The instructions read: nothing that got you here will carry you further.
Dear reader, I must break the spell I’m weaving here to say this: I’m sitting here, staring at the words I’ve just written. Nothing that got you here will carry you further. This moment – this one I’m writing and you’re reading – is the first I’ve articulated these instructions as succinctly. That sentence seems to have come through me, not of me, and I’m not sure what to write next. Because I don’t know what’s next.
When I first imagined writing this, I imagined it as some kind of listicle – that seductress of the blog world who promises five steps, or ten, to all manner of Being Better Than You Are Now. It would read: Rituals for Your Milestone Birthday, or, all smoke and mirrors, How To Have An Empowered Midlife.
But perhaps, in fact, the reality is that midlife spits in the face of simplicity.
And so.
I am packing my bags. I read somewhere, back in my traveling days, that the best way to pack is to make a pile of everything you think you might need, and then take away half of it and add twice as much money. It’s good advice if you can take it, and my whole family still teases me about the way I pack for trips.
In my pile this time around: twenty years of journals, mined for golden threads of identity, forgotten dreams, letters unsent. A pen, paper; always. One trusted healer, the woman who held me as I roared my babies into this world and the one who stands by me still as I roar myself into this world. Many, many silent hours of solitude, and if I’m being honest, many more of chaotic mothering, because everything is sacred. The Earth; always.
I know the shape of the horizon and the tasks laid ahead.
Unlike the tasks of the first half of my life, my success will not be measured – there is no healthy baby to hold, no title to bear, no stalwart home on the ocean’s edge to assure me of my place in the world. There will be no completion, for the tasks of my midlife – and maybe yours too – are practises of the everyday, not promises of an ideal future.
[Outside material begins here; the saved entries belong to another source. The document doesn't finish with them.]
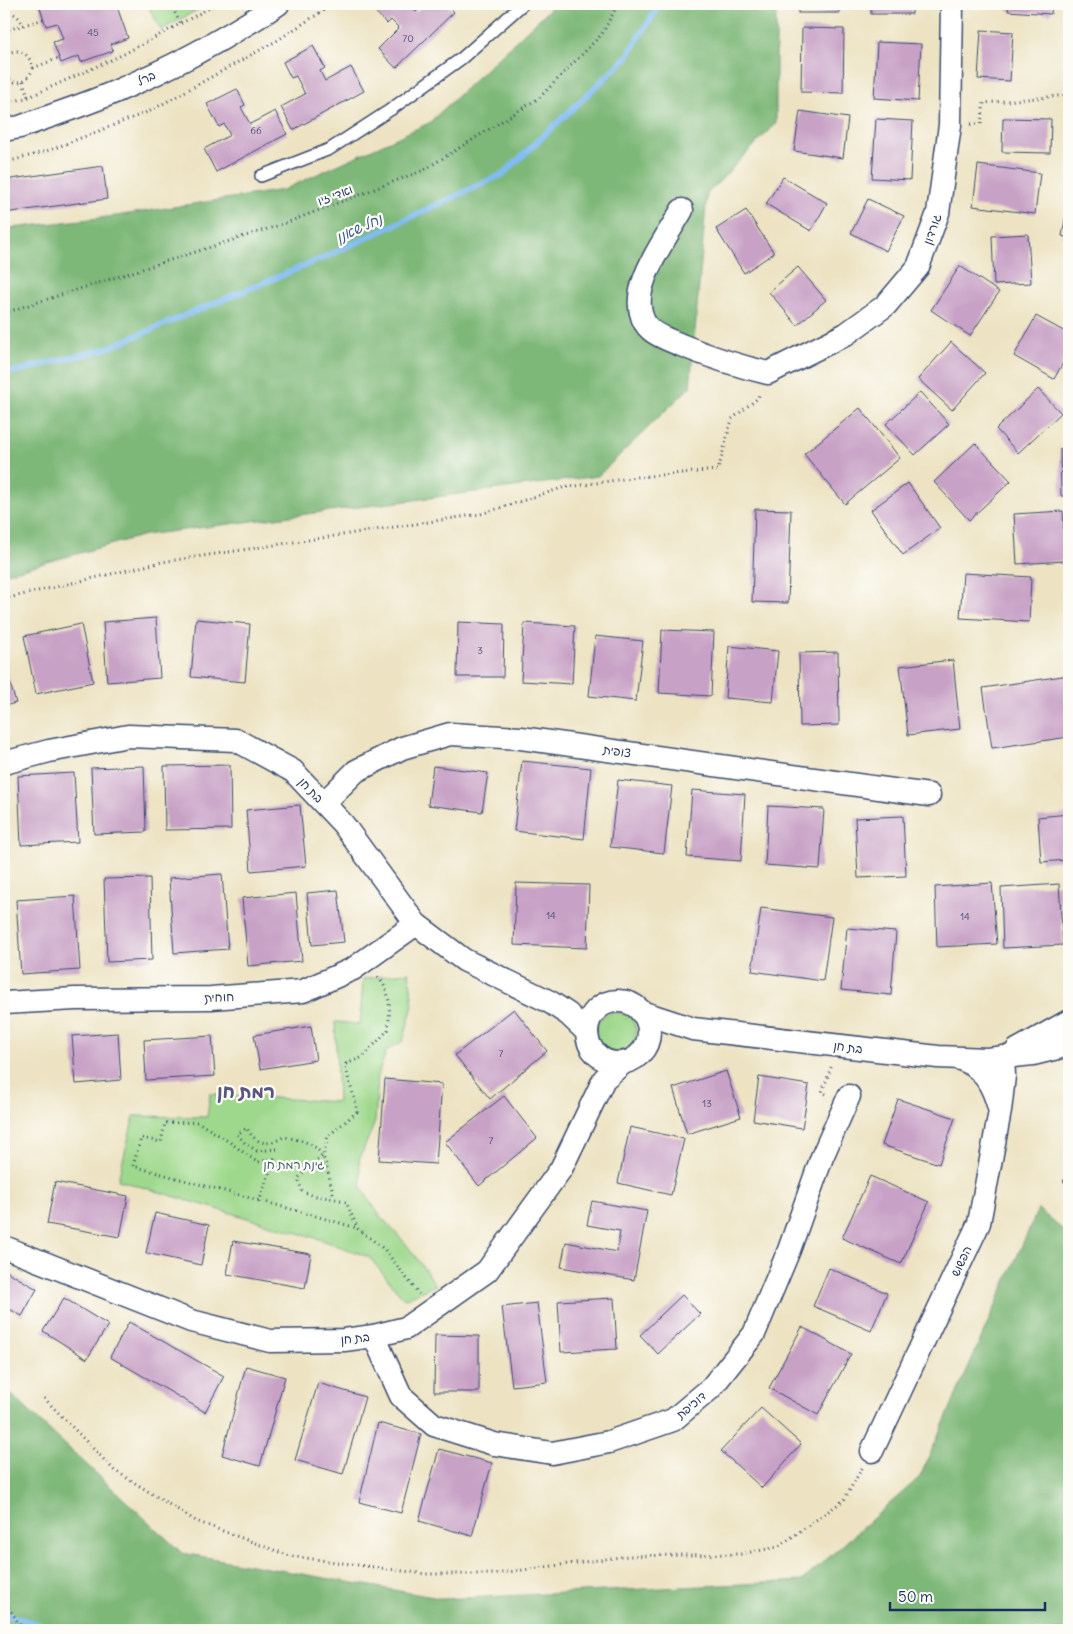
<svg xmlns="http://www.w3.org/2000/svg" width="1073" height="1634" font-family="Delius,'Playpen Sans Hebrew',sans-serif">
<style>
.green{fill:#9ed88c;stroke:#5c8475}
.forest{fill:#7eb878;stroke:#4c746b}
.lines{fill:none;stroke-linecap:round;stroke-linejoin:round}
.stream{stroke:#81bcf3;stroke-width:6}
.building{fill:#c7a1c6}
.service-casing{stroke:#3a4a6d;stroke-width:14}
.minor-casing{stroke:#3a4a6d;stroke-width:25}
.path{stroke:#3a4a6d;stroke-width:3;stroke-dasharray:1 4;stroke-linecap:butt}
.service{stroke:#fff;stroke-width:11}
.minor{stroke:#fff;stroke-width:22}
.labels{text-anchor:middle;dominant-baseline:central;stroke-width:4.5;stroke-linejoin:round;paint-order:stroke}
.number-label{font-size:10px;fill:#464c78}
.street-label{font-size:12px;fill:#1b2f5e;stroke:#fdfcf7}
.park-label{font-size:12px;fill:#3c596a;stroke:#fdfcf7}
.water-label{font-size:14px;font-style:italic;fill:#3a598b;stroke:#fdfcf7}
.district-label{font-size:18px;font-weight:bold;fill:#575782;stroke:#fdfcf7}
</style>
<rect width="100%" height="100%" fill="#fdfcf7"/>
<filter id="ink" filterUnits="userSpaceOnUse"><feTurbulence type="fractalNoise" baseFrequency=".02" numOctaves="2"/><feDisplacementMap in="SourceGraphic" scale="10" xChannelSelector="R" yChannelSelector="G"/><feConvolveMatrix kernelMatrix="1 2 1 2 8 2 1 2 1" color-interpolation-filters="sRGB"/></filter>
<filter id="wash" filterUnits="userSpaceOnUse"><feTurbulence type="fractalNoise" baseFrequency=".0096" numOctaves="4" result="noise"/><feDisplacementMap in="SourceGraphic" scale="20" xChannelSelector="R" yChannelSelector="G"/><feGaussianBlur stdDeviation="1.12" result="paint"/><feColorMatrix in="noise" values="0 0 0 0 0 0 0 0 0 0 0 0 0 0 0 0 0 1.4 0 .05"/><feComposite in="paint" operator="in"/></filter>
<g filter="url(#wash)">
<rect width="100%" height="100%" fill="#ede3c3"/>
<!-- green -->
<g class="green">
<path d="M147 4H208L161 30Z"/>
<path d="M409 972 413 1005 403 1041 387 1050 378 1074 375 1122 359 1160 362 1189 380 1216 407 1245 436 1285 404 1299 369 1257 319 1239 118 1180 134 1116 207 1117 210 1094 338 1102 335 1022 360 1024 363 979Z"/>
<circle cx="616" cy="1032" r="20"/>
</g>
<!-- forest -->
<g class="forest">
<path d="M555 4H776V123L707 194 690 387 598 476 145 535 4 574V229L116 216 283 190 429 123Z"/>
<path d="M1038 1209 1069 1235V1630H4V1388L182 1553 445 1599 802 1581 920 1477Z"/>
</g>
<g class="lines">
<!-- stream -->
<g class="stream">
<path d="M4 374 105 349 323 258 503 174 626 58 660 4"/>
<path d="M4 1614 57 1630"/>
</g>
</g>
<g id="blocks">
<!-- building -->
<g class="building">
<path d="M43 4H116L128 38 111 44 113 51 81 62 79 56 61 63 53 42 63 39 57 23 46 26 39 5Z"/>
<path d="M371 4H408L416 12 425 4H447L454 12 396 68 378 49 399 28 391 20 387 24 369 5Z"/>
<rect x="798" y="4" width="41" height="9"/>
<rect x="871" y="4" width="41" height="10"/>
<path d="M1009 4H1052L1051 14 1008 11Z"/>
<path d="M802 28 844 29 843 93 801 92Z"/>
<path d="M981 30 1013 32 1010 81 978 79Z"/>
<path d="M877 42 921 44 918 101 874 98Z"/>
<path d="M313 46 325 68 320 71 325 81 351 67 364 91 293 130 281 107 305 94 296 76 291 78 283 62Z"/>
<path d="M237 89 245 105 241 107 250 124 275 111 287 134 216 172 204 149 230 135 224 124 219 127 207 104Z"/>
<path d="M800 111 848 118 843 158 794 151Z"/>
<path d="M1003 118 1051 119 1050 153 1002 152Z"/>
<path d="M876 119 913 121 910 180 872 178Z"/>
<path d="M978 165 1040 173 1035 214 973 206Z"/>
<path d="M103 166 107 199 4 213V180Z"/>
<path d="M783 177 827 203 811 231 766 204Z"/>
<path d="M868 199 904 216 886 251 851 233Z"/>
<path d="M1068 203H1069V238L1062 236Z"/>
<path d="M746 210 774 253 744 273 716 229Z"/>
<path d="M1028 234 1031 283 994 285 992 236Z"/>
<path d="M960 266 999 292 970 336 931 310Z"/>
<path d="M798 267 826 300 797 325 769 292Z"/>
<path d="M1036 316 1069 334V352L1054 379 1014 356Z"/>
<path d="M951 342 985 373 952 410 918 379Z"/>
<path d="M1038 389 1061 413 1018 453 996 429Z"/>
<path d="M920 392 949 424 915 455 886 424Z"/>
<path d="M860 408 900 458 845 504 804 454Z"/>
<path d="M975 443 1011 481 969 520 934 482Z"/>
<path d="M1060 449H1069V496H1061Z"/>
<path d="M908 483 940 528 903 555 871 510Z"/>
<path d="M755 509 791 510 788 603 752 602Z"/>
<path d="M1063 511 1065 561 1017 564 1014 514Z"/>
<path d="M963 573 1031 577 1029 622 960 618Z"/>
<path d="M156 618 160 678 107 682 103 622Z"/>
<path d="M196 619 250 624 245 682 191 677Z"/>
<path d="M458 622 504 624 503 677H457Z"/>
<path d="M524 623 575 626 572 684 521 681Z"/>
<path d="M81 624 93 682 36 694 24 636Z"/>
<path d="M662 630 714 632 711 696 659 693Z"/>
<path d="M595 636 643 641 636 701 589 696Z"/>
<path d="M729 646 778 651 773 702 725 698Z"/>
<path d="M838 652 839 725 800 726 799 653Z"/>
<path d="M953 660 960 729 908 735 900 666Z"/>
<path d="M4 663 16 703 4 706Z"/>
<path d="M1069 675V737L992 748 983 688Z"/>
<path d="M522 761 591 768 584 839 514 831Z"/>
<path d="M230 765 231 829 165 830 164 766Z"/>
<path d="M144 766 146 832 94 834 91 768Z"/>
<path d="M433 766 488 773 482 812 428 805Z"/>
<path d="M74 773 78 842 21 845 18 776Z"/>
<path d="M618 780 672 786 664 853 610 847Z"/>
<path d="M692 790 745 794 741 861 687 857Z"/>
<path d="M300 805 306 866 251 871 246 810Z"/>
<path d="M768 806 824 809 820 869 765 865Z"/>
<path d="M1069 814V860L1041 862 1038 817Z"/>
<path d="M903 816 906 876 858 878 855 818Z"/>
<path d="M222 874 228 949 174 953 169 878Z"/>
<path d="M150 878 152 960 107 962 104 879Z"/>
<path d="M516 883 589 885 587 948 514 945Z"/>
<path d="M992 883 997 944 937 947 935 887Z"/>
<path d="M1059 884 1063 945 1003 948 1001 888Z"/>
<path d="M338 890 344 942 312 945 307 893Z"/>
<path d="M296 893 302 961 248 966 242 898Z"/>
<path d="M75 896 80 970 21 974 16 900Z"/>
<path d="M761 908 832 917 823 981 752 971Z"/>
<path d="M847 928 896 932 891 995 841 990Z"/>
<path d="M514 1009 547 1051 490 1099 455 1055Z"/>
<path d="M311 1026 316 1060 260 1069 254 1035Z"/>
<path d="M118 1033 121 1080 76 1084 72 1036Z"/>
<path d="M212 1036 215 1076 146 1080 144 1040Z"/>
<path d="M726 1071 741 1117 687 1134 673 1088Z"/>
<path d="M759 1077 809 1085 802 1128 753 1120Z"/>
<path d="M385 1079 442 1084 436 1164 379 1160Z"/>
<path d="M504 1096 537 1138 479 1186 445 1142Z"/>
<path d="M898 1099 955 1118 939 1164 882 1145Z"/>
<path d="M630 1127 684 1139 671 1195 618 1183Z"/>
<path d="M1069 1174V1187L1063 1181Z"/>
<path d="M870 1176 929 1202 901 1264 842 1238Z"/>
<path d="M55 1182 128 1196 120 1237 47 1224Z"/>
<path d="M592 1201 647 1211 634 1280 561 1267 566 1242 617 1252 620 1231 587 1225Z"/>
<path d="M155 1213 209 1225 201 1265 146 1253Z"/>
<path d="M233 1241 311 1254 305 1288 227 1274Z"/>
<path d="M829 1268 887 1293 871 1331 813 1306Z"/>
<path d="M4 1270 37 1289 22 1316 4 1306Z"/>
<path d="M682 1295 700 1314 658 1354 640 1335Z"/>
<path d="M64 1298 108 1325 87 1359 43 1331Z"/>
<path d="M614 1298 617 1349 561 1352 558 1301Z"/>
<path d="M537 1303 547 1382 512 1386 502 1307Z"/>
<path d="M129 1322 224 1376 205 1412 110 1357Z"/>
<path d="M802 1327 851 1354 818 1415 769 1388Z"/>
<path d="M435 1335 479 1336V1392H434Z"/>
<path d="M246 1366 285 1377 260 1466 222 1455Z"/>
<path d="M318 1383 365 1397 343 1474 295 1460Z"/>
<path d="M761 1408 801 1444 762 1488 721 1451Z"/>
<path d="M378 1423 421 1434 401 1513 359 1502Z"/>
<path d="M439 1449 492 1463 472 1536 419 1521Z"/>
</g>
</g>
</g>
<g filter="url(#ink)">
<use href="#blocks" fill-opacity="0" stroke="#3a4a6d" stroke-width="1"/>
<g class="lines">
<!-- service casing -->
<g class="service-casing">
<path id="service" d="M261 176 330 149 390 110 462 58 523 4"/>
</g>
<!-- minor casing -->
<g class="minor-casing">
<g id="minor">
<path d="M4 130 20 127C52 115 85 105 117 91 174 67 227 38 278 4"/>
<path d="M682 210C669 233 646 265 641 291 638 304 640 321 651 330 659 337 672 341 681 345 710 357 738 366 768 373L846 334 886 305 918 267 938 213 950 125 952 4"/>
<path d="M4 763 49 751 128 736 236 740 293 771 343 824 416 924 464 960 550 1002 568 1014 587 1032"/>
<path d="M324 803 356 771 402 748 450 734 521 738 929 795"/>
<circle cx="618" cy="1032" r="31"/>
<path d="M4 1003 75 999 211 998 303 991 353 969 416 924"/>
<path d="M641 1012 693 1029 938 1057 987 1059 1033 1054 1069 1045"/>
<path d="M1017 1050 1069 1021"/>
<path d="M960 1059C983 1066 993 1086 999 1108"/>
<path d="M4 1247 191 1321 270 1341 344 1340 374 1336 406 1328 487 1271 561 1169 604 1079 623 1063"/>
<path d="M374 1336 401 1396 434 1425 494 1444 552 1453 609 1442 673 1420 711 1388 754 1334 789 1250 822 1157 849 1096"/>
<path d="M872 1451 979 1223 1000 1111 1004 1076 1003 1057"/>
</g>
</g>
<!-- path -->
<g class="path">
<path d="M170 4 181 24"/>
<path d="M4 13C14 12 19 16 23 25"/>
<path d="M4 31 44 19"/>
<path d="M4 58C15 44 30 53 33 68 29 78 24 83 13 82L4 75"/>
<path d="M33 68 59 58"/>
<path d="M23 81 28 97"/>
<path d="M4 104 29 97 124 54 217 4"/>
<path d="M971 124H981L984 103 1069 95"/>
<path d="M4 163 50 150 150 111 278 40 333 4"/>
<path d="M4 313 283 224 424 170 539 98 602 34 618 4"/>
<path d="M4 599 162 562 481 514 562 488 637 477 718 470 732 419 758 398 760 392"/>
<path d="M378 977C392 993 390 1010 388 1030L363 1057 346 1064C347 1082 355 1093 357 1112L328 1136 323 1156 307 1167 298 1179 302 1191C317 1199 331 1196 346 1202L358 1229 384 1249 419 1294"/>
<path d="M826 1094 822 1092 832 1065"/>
<path d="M277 1149 257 1151 245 1143 237 1134 247 1128C255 1144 268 1147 283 1137 328 1143 324 1158 334 1197"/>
<path d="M259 1202 274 1159 257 1162 228 1141 198 1122 165 1123 161 1142 141 1138 133 1166C208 1187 283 1206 357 1228"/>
<path d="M44 1398 114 1470 196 1521 290 1556 426 1574H493L628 1556 741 1554 778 1547 844 1500 862 1468"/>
<path d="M4 1605 9 1608 23 1630"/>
</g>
<!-- service -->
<use href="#service" class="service"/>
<!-- minor -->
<use href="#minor" class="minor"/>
</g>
</g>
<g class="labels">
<!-- number labels -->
<g class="number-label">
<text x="93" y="32">45</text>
<text x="408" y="38">70</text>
<text x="256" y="130">66</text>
<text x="480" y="650">3</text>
<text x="551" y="915">14</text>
<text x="965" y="916">14</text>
<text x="501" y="1053">7</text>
<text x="707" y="1103">13</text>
<text x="491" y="1140">7</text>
</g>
<!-- street labels -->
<g class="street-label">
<text transform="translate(146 78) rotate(-25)">ברל</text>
<text transform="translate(335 195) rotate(-21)">ואדי זיו</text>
<text transform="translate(932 229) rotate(-71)">גורדון</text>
<text transform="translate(617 751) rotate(8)">צופית</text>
<text transform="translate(311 790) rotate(46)">בת חן</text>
<text transform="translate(219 997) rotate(-3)">חוחית</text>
<text transform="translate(848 1047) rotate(7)">בת חן</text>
<text transform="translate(961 1261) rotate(-65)">הפשוש</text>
<text transform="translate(355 1338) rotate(-6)">בת חן</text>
<text transform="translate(691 1405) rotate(-40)">דוכיפת</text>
</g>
<!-- park labels -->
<g class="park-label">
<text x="294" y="1164">גינת רמת חן</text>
</g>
<!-- water labels -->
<g class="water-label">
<text transform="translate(359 228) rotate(-25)">נחל שאנן</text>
</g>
<!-- district labels -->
<g class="district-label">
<text x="246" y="1091">רמת חן</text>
</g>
</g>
<!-- margin -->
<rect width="1073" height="1634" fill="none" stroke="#fdfcf7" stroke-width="20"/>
<!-- scale -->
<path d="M890 1602v8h155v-8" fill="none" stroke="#1b2f5e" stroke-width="2.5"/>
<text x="898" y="1602" font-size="15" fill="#1b2f5e" stroke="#fdfcf7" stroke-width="4" paint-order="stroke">50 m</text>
</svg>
And nothing that got me here will take me further: I cannot rely on my intellect, my ambition, my will or my privilege to inform me. In the pile of resources for this journey, these make up the half I must leave at the trailhead. I will pack not twice as much money, perhaps, but twice as much love, to be sure; perhaps even three times more compassion.
Reader, I am struggling here, for I want to tell you the tasks I have discerned, and I also don’t. I have written them and erased them five or eleven times now, and I fear words actually diminish them, somewhat. I fear they will read a bit trite, though they are threads of truth that I have spent months – maybe years – following through the fabric of my life, seeing here, how they’ve held me together, and here, where they must be unravelled. Perhaps they will read a bit trite because they are in many ways – those universal truths we read on the pastel covers of this year’s daily planner: Love Yourself, You Are Worthy, and all those other tasks easier said than done that have become throwaway lines, wilted with overuse.
And so, these tasks I will hold close to my chest for now, for they are raw and precious to me.
But perhaps you’ll know them the next time we meet – perhaps – and you notice that there is an ease in the corner of my eyes. Perhaps we’ll embrace and you’ll feel me to be someone who is settled in her bones. Perhaps my laugh will be easier, and you’ll sense in my words the contours of my integrity, my authenticity – gosh, perhaps, even, (that word I am so shy to use) my soul. And I hope that you’ll feel a belonging, one that draws us inexplicably closer together and invites our hearts to speak to one another – that you might find a home in me and I in you.